The group also sent a letter and footage captured during in the investigation to Ivanka. Ivanka—who took a leave of absence but did not divest from the brand, so she could take an unpaid position at the White House—has not publicly commented, but brand president Abigail Klem told The Guardian: "Ivanka Trump HQ is committed to only working with licensees who maintain internationally recognized labor standards across their supply chains."
The first daughter has encountered intense criticism beyond the alleged human rights abuses tied to her fashion line. She currently holds an expansive role as an adviser to her father, President Donald Trump, while her husband, Jared Kushner, also serves as a White House adviser. Since Trump took office in January, Ivanka has raised eyebrows and stirred ethics concerns on numerous occasions, including when she: dined beside Chinese President Xi Jinping; spoke on a panel in Berlin with female global business leaders; and, most recently, sat in for Donald at a G20 meeting.

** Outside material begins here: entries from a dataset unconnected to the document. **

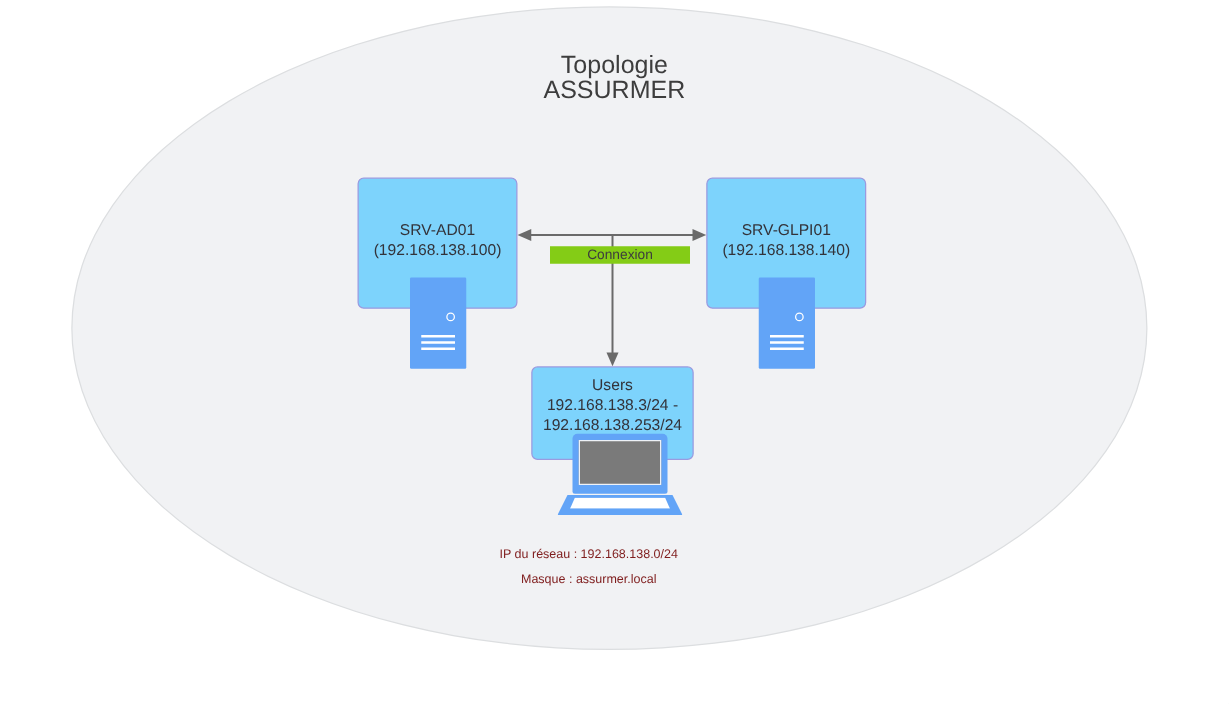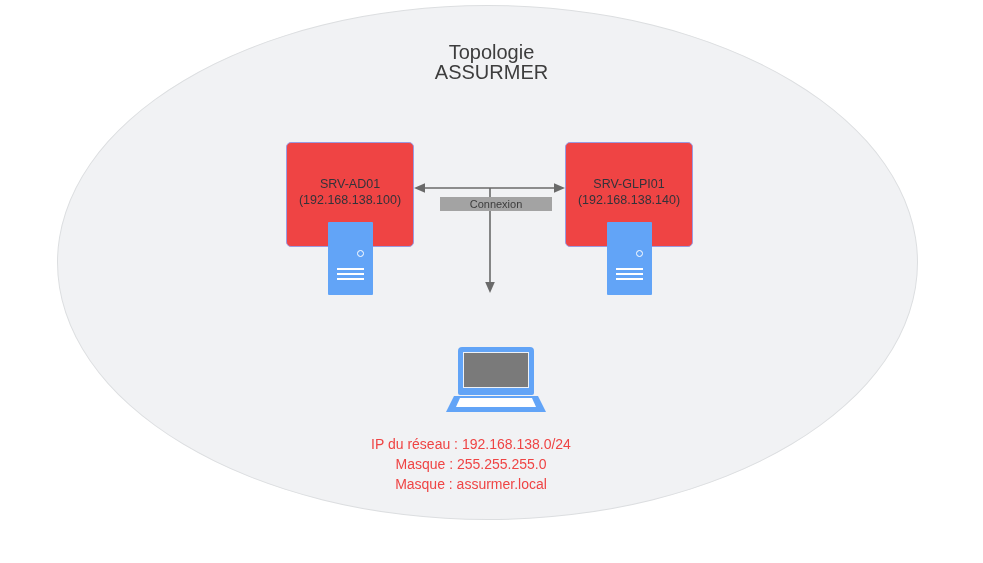--- a/index.html
+++ b/index.html
@@ -45,21 +45,21 @@
     text-align: center;
     color: #3d3d3d;
     font-size: 20px;
     line-height: 20px;
     white-space: pre-line;
   }
 
   
   .node-box {
     position: absolute;
-    background: #ef4444;
+    background: #7dd3fc;
     border: 1px solid #9a9ae0;
     border-radius: 5px;
     box-sizing: border-box;
     color: #33333a;
     font-size: 12.5px;
     line-height: 16px;
     text-align: center;
     white-space: pre-line;
     display: flex;
     align-items: flex-start;
@@ -191,33 +191,33 @@
     fill: none;
   }
   .connection-label {
     position: absolute;
     left: 440px;
     top: 197px;
     width: 112px;
     text-align: center;
     font-size: 11px;
     color: #3d3d3d;
-    background: #a3a3a3;
+    background: #84cc16;
     line-height: 14px;
   }
 
   
   .network-info {
     position: absolute;
     left: 0;
     top: 434px;
     width: 942px;
     text-align: center;
-    color: #ef4444;
-    font-size: 14px;
+    color: #7f1d1d;
+    font-size: 10px;
     line-height: 20px;
   }
   .network-info div { display: block; }
 </style>
 </head>
 <body>
 
 <div id="canvas">
 
   <div class="topology-ellipse"></div>
@@ -259,28 +259,32 @@
   </div>
   <div class="server-icon" id="server-icon-glpi01">
     <span class="server-led"></span>
     <span class="server-vents">
         <i></i>
         <i></i>
         <i></i>
       </span>
   </div>
 
+  <div class="node-box" id="box-users">
+    <span class="node-label">Users
+192.168.138.3/24 -
+192.168.138.253/24</span>
+  </div>
   <div id="laptop-icon">
     <div class="laptop-screen">
       <div class="laptop-display"></div>
     </div>
     <div class="laptop-base">
       <div class="laptop-keys"></div>
     </div>
   </div>
 
   <div class="network-info">
     <div>IP du réseau : 192.168.138.0/24</div>
-    <div>Masque : 255.255.255.0</div>
     <div>Masque : assurmer.local</div>
   </div>
 
 </div>
 
 </body></html>

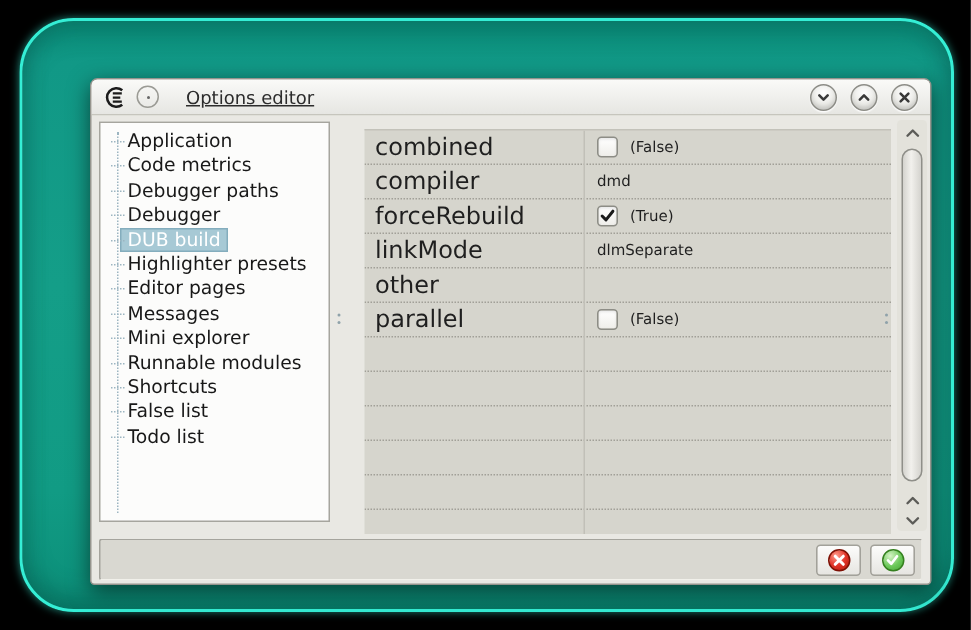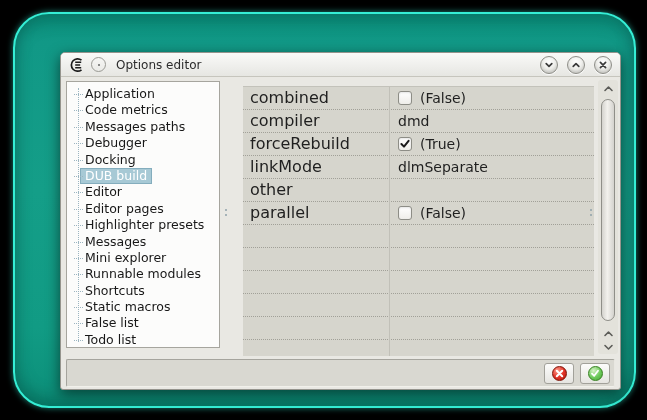--- a/index.html
+++ b/index.html
@@ -22,21 +22,21 @@
     gap:6px;padding:0 8px;box-sizing:border-box;border-radius:4px 4px 0 0;
     background:linear-gradient(180deg,#fafaf8 0%,#efefec 55%,#e6e6e2 100%);
     border-bottom:1px solid #c6c5bd;}
   .app-icon{width:16px;height:16px;display:flex;align-items:center;justify-content:center;}
   .menu-btn{width:15px;height:15px;border-radius:50%;
     background:radial-gradient(circle at 50% 32%,#ffffff,#ececе8 55%,#d6d6d1);
     background:radial-gradient(circle at 50% 32%,#ffffff,#ececе8 55%,#d6d6d1);
     border:1px solid #9a9a94;position:relative;box-sizing:border-box;}
   .menu-btn::after{content:"";position:absolute;left:50%;top:50%;width:2px;height:2px;margin:-1px 0 0 -1px;
     border-radius:50%;background:#666;}
-  .win-title{font-size:12px;color:#2c2c2c;margin-left:4px;}
+  .win-title{font-size:12px;color:#2c2c2c;margin-left:12px;text-decoration:underline;}
   .tb-spacer{flex:1;}
   .round-btn{width:18px;height:18px;border-radius:50%;display:flex;align-items:center;justify-content:center;
     background:radial-gradient(circle at 50% 32%,#ffffff,#eaeae6 58%,#cfcfca);
     border:1px solid #8d8d87;box-sizing:border-box;padding:0;cursor:pointer;
     box-shadow:0 1px 1px rgba(255,255,255,.9), inset 0 -2px 3px rgba(0,0,0,.10);}
   .round-btn + .round-btn{margin-left:9px;}
 
   
   .sidebar{position:absolute;left:5px;top:28px;width:154px;height:267px;box-sizing:border-box;
     background:#fcfcfb;border:1px solid #a6a59e;overflow:hidden;padding-top:4px;}
@@ -52,21 +52,21 @@
   .grip{position:absolute;width:3px;display:flex;flex-direction:column;gap:3px;align-items:center;}
   .grip i{width:2px;height:2px;border-radius:50%;background:#8fa2aa;display:block;}
 
   
   .grid{position:absolute;left:182px;top:33px;width:351px;height:269px;background:#d6d5cd;
     border-top:1px solid #c3c2ba;overflow:hidden;}
   .grid-divider{position:absolute;left:146px;top:0;bottom:0;border-left:1px solid #c1c0b8;}
   .grid-row{display:flex;height:23px;box-sizing:border-box;border-bottom:1px dotted #a1a098;}
   .grid-row .nm{width:147px;box-sizing:border-box;padding-left:7px;font-size:16px;color:#1f1f1f;
     line-height:22px;white-space:nowrap;overflow:hidden;}
-  .grid-row .vl{flex:1;display:flex;align-items:center;gap:8px;padding-left:8px;font-size:14px;color:#1f1f1f;}
+  .grid-row .vl{flex:1;display:flex;align-items:center;gap:8px;padding-left:8px;font-size:10px;color:#1f1f1f;}
   .cb{width:14px;height:14px;box-sizing:border-box;border:1px solid #8d8d86;border-radius:3px;
     background:linear-gradient(180deg,#ffffff,#efeeea);display:flex;align-items:center;justify-content:center;
     box-shadow:inset 0 1px 2px rgba(0,0,0,.10);}
 
   
   .scrollbar{position:absolute;left:537px;top:27px;width:20px;height:274px;background:#e3e2db;border-radius:3px;}
   .sb-arrow{position:absolute;left:0;width:20px;height:13px;display:flex;align-items:center;justify-content:center;}
   .sb-thumb{position:absolute;left:3px;width:14px;top:19px;height:222px;box-sizing:border-box;
     border:1px solid #8f8f89;border-radius:8px;
     background:linear-gradient(90deg,#d4d3ce,#f2f1ed 45%,#d4d3ce);}
@@ -124,32 +124,29 @@
               </span>
             </button>
           </span>
       </div>
 
       <div class="sidebar">
         <div class="tree-vline"></div>
         <div id="tree-items">
             <div class="tree-item"><span class="lbl">Application</span></div>
             <div class="tree-item"><span class="lbl">Code metrics</span></div>
-            <div class="tree-item"><span class="lbl">Messages paths</span></div>
+            <div class="tree-item"><span class="lbl">Debugger paths</span></div>
             <div class="tree-item"><span class="lbl">Debugger</span></div>
-            <div class="tree-item"><span class="lbl">Docking</span></div>
             <div class="tree-item selected"><span class="lbl">DUB build</span></div>
-            <div class="tree-item"><span class="lbl">Editor</span></div>
+            <div class="tree-item"><span class="lbl">Highlighter presets</span></div>
             <div class="tree-item"><span class="lbl">Editor pages</span></div>
-            <div class="tree-item"><span class="lbl">Highlighter presets</span></div>
             <div class="tree-item"><span class="lbl">Messages</span></div>
             <div class="tree-item"><span class="lbl">Mini explorer</span></div>
             <div class="tree-item"><span class="lbl">Runnable modules</span></div>
             <div class="tree-item"><span class="lbl">Shortcuts</span></div>
-            <div class="tree-item"><span class="lbl">Static macros</span></div>
             <div class="tree-item"><span class="lbl">False list</span></div>
             <div class="tree-item"><span class="lbl">Todo list</span></div>
           </div>
       </div>
 
       <div class="grip" style="left:163px;top:156px;">
           <i></i>
           <i></i>
         </div>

Writing about the factory report and its ties to the Trump family, labor rights journalist Michelle Chen notes in The Nation:
So Huajian remains one of many hidden undersides of the Trump family empire. Though the allegations of labor abuse are endemic and not unique to Trump's brand, the President's name is indelibly linked to allegations of massive labor abuse, along with the violent suppression of advocates who are giving Western brands the wrong kind of publicity….
Meanwhile, the Trump administration has denounced China's human-rights record and showcased Ivanka as a champion of human and women's rights.